• What the task asks
Reproduce the listing that follows, unchanged and complete.

• Records provided
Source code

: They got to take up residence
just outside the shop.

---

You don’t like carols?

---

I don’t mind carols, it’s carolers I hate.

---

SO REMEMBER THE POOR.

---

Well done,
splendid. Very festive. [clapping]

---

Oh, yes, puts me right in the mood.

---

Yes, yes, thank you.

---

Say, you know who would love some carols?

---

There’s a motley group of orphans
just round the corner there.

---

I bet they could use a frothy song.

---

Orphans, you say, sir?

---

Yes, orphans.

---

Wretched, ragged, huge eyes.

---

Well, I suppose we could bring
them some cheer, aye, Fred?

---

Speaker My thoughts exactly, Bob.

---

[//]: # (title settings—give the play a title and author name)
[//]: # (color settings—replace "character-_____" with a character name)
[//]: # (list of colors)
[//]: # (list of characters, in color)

• Result for this task
Source code

: They got to take up residence
just outside the shop.

---

You don’t like carols?

---

I don’t mind carols, it’s carolers I hate.

---

SO REMEMBER THE POOR.

---

Well done,
splendid. Very festive. [clapping]

---

Oh, yes, puts me right in the mood.

---

Yes, yes, thank you.

---

Say, you know who would love some carols?

---

There’s a motley group of orphans
just round the corner there.

---

I bet they could use a frothy song.

---

Orphans, you say, sir?

---

Yes, orphans.

---

Wretched, ragged, huge eyes.

---

Well, I suppose we could bring
them some cheer, aye, Fred?

---

Speaker My thoughts exactly, Bob.

---

[//]: # (title settings—give the play a title and author name)
[//]: # (color settings—replace "character-_____" with a character name)
[//]: # (list of colors)
[//]: # (list of characters, in color)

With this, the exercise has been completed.